To solve the problem of when two stones cross each other, we can break it down step by step. ### Step 1: Understand the Problem We have two stones: - Stone A is dropped from a height \( h \). - Stone B is thrown upwards from the ground and reaches a maximum height of \( 4h \). ### Step 2: Determine the Initial Velocity of Stone B Stone B reaches a height of \( 4h \). Using the kinematic equation: \[ v^2 = u^2 - 2g s \] where: - \( v = 0 \) (velocity at maximum height), - \( u \) is the initial velocity of Stone B, - \( g \) is the acceleration due to gravity, - \( s = 4h \) (the distance traveled upwards).
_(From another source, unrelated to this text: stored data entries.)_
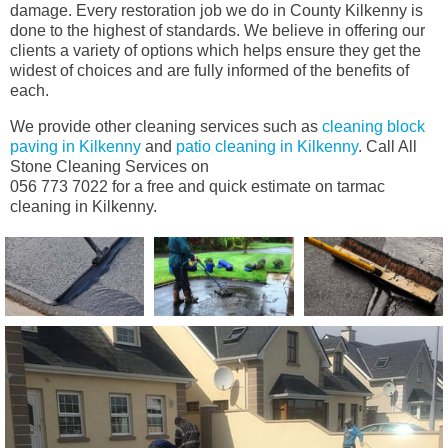
damage. Every restoration job we do in County Kilkenny is
done to the highest of standards. We believe in offering our
clients a variety of options which helps ensure they get the
widest of choices and are fully informed of the benefits of
each.
We provide other cleaning services such as
cleaning block
paving in Kilkenny
and
patio cleaning in Kilkenny
. Call All
Stone Cleaning Services on
056 773 7022 for a free and quick estimate on tarmac
cleaning in Kilkenny.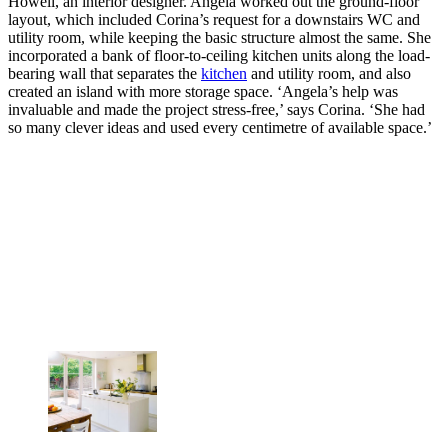
Howell, an interior designer. Angela worked out the ground-floor
layout, which included Corina’s request for a downstairs WC and
utility room, while keeping the basic structure almost the same. She
incorporated a bank of floor-to-ceiling kitchen units along the load-
bearing wall that separates the
kitchen
and utility room, and also
created an island with more storage space. ‘Angela’s help was
invaluable and made the project stress-free,’ says Corina. ‘She had
so many clever ideas and used every centimetre of available space.’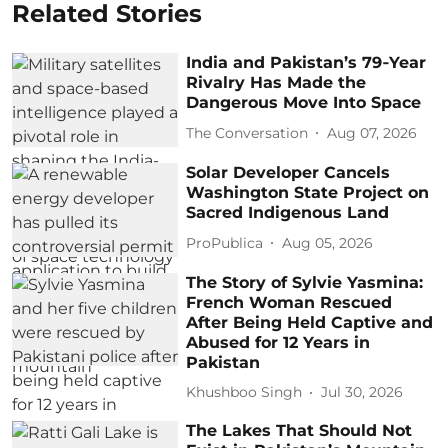
Related Stories
India and Pakistan’s 79‑Year
Rivalry Has Made the
Dangerous Move Into Space
The Conversation
Aug 07, 2026
Solar Developer Cancels
Washington State Project on
Sacred Indigenous Land
ProPublica
Aug 05, 2026
The Story of Sylvie Yasmina:
French Woman Rescued
After Being Held Captive and
Abused for 12 Years in
Pakistan
Khushboo Singh
Jul 30, 2026
The Lakes That Should Not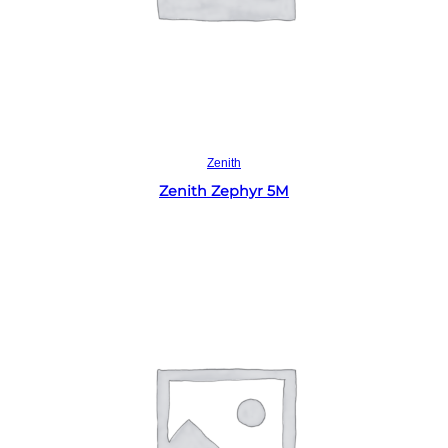
Read more
Zenith
Zenith Zephyr 5M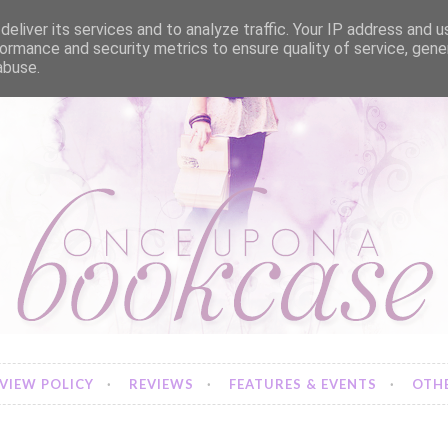
eliver its services and to analyze traffic. Your IP address and 
ormance and security metrics to ensure quality of service, gen
abuse.
VIEW POLICY
REVIEWS
FEATURES & EVENTS
OTHE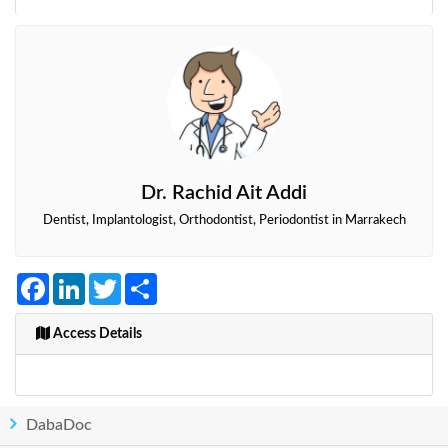
Dr. Rachid Ait Addi
Dentist, Implantologist, Orthodontist, Periodontist in Marrakech
Facebook
LinkedIn
Twitter
Share
Access Details
DabaDoc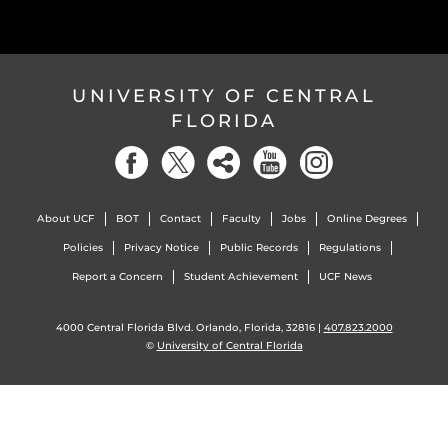
UNIVERSITY OF CENTRAL
FLORIDA
About UCF
BOT
Contact
Faculty
Jobs
Online Degrees
Policies
Privacy Notice
Public Records
Regulations
Report a Concern
Student Achievement
UCF News
4000 Central Florida Blvd. Orlando, Florida, 32816 |
407.823.2000
©
University of Central Florida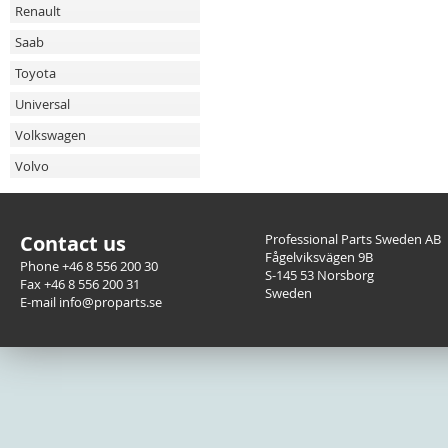
Renault
Saab
Toyota
Universal
Volkswagen
Volvo
Contact us
Professional Parts Sweden AB
Fågelviksvägen 9B
Phone +46 8 556 200 30
S-145 53 Norsborg
Fax +46 8 556 200 31
Sweden
E-mail info@proparts.se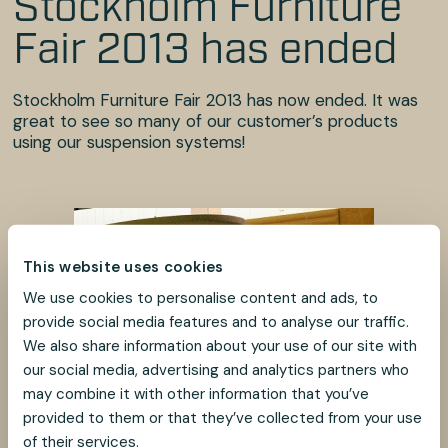
Stockholm Furniture
Fair 2013 has ended
Stockholm Furniture Fair 2013 has now ended. It was
great to see so many of our customer’s products
using our suspension systems!
This website uses cookies
We use cookies to personalise content and ads, to
provide social media features and to analyse our traffic.
We also share information about your use of our site with
our social media, advertising and analytics partners who
may combine it with other information that you’ve
provided to them or that they’ve collected from your use
of their services.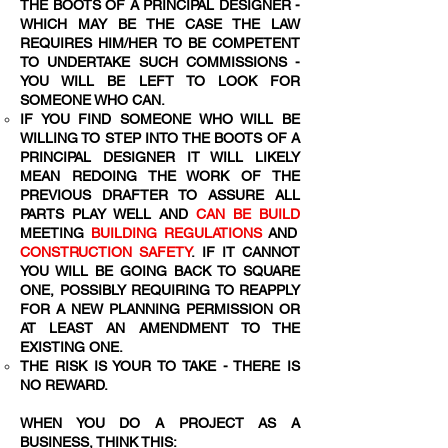
THE BOOTS OF A PRINCIPAL DESIGNER -
WHICH MAY BE THE CASE THE LAW
REQUIRES HIM/HER TO BE COMPETENT
TO UNDERTAKE SUCH COMMISSIONS -
YOU WILL BE LEFT TO LOOK FOR
SOMEONE WHO CAN.
IF YOU FIND SOMEONE WHO WILL BE
WILLING TO STEP INTO THE BOOTS OF A
PRINCIPAL DESIGNER IT WILL LIKELY
MEAN REDOING THE WORK OF THE
PREVIOUS DRAFTER TO ASSURE ALL
PARTS PLAY WELL AND
CAN BE BUILD
MEETING
BUILDING REGULATIONS
AND
CONSTRUCTION SAFETY
. IF IT CANNOT
YOU WILL BE GOING BACK TO SQUARE
ONE, POSSIBLY REQUIRING TO REAPPLY
FOR A NEW PLANNING PERMISSION OR
AT LEAST AN AMENDMENT TO THE
EXISTING ONE.
THE RISK IS YOUR TO TAKE - THERE IS
NO REWARD.
WHEN YOU DO A PROJECT AS A
BUSINESS, THINK THIS: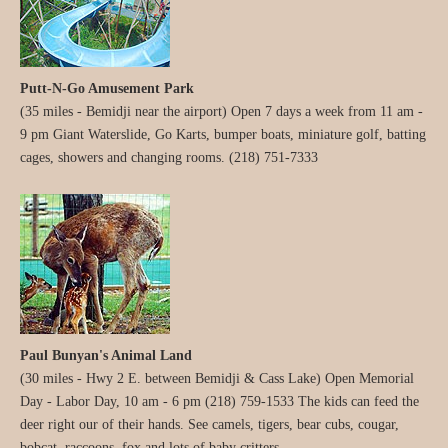
Putt-N-Go Amusement Park
(35 miles - Bemidji near the airport) Open 7 days a week from 11 am -
9 pm Giant Waterslide, Go Karts, bumper boats, miniature golf, batting
cages, showers and changing rooms. (218) 751-7333
Paul Bunyan's Animal Land
(30 miles - Hwy 2 E. between Bemidji & Cass Lake) Open Memorial
Day - Labor Day, 10 am - 6 pm (218) 759-1533 The kids can feed the
deer right our of their hands. See camels, tigers, bear cubs, cougar,
bobcat, raccoons, fox and lots of baby critters.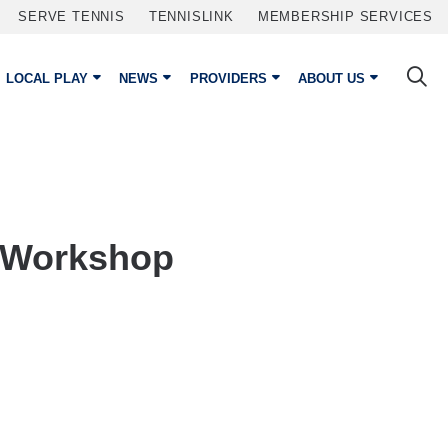
SERVE TENNIS
TENNISLINK
MEMBERSHIP SERVICES
LOCAL PLAY
NEWS
PROVIDERS
ABOUT US
 Workshop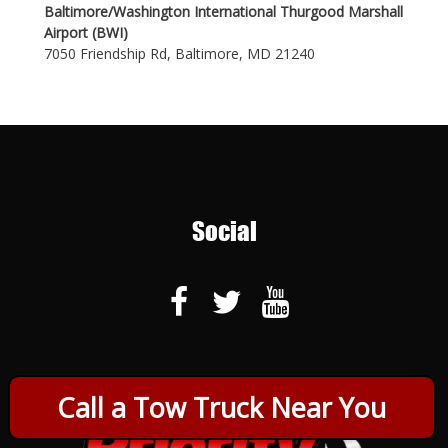
Baltimore/Washington International Thurgood Marshall
Airport (BWI)
7050 Friendship Rd, Baltimore, MD 21240
Social
Call a Tow Truck Near You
Substituting the values into the equation: \[ 0 = u^2 - 2g(4h) \] This simplifies to: \[ u^2 = 8gh \] Thus, the initial velocity \( u \) of Stone B is: \[ u = \sqrt{8gh} \] ### Step 3: Write the Equations of Motion for Both Stones 1. For Stone A (dropped from height \( h \)): - The distance fallen after time \( t \) is given by: \[ H_1 = \frac{1}{2} g t^2 \] (This distance is downward, so we consider it positive.) 2. For Stone B (thrown upwards): - The distance traveled upwards after time \( t \) is: \[ H_2 = ut - \frac{1}{2} g t^2 \] Substituting \( u = \sqrt{8gh} \): \[ H_2 = \sqrt{8gh} t - \frac{1}{2} g t^2 \] ### Step 4: Set Up the Equation for When They Cross At the moment they cross each other, the total distance covered by both stones should equal the height \( h \): \[ H_1 + H_2 = h \] Substituting the expressions for \( H_1 \) and \( H_2 \): \[ \frac{1}{2} g t^2 + \left(\sqrt{8gh} t - \frac{1}{2} g t^2\right) = h \] This simplifies to: \[ \sqrt{8gh} t = h \] ### Step 5: Solve for Time \( t \) Rearranging gives: \[ t = \frac{h}{\sqrt{8gh}} = \frac{h}{\sqrt{8g} \sqrt{h}} = \frac{\sqrt{h}}{\sqrt{8g}} = \sqrt{\frac{h}{8g}} \] ### Final Result The time at which the two stones cross each other is: \[ t = \sqrt{\frac{h}{8g}} \] ---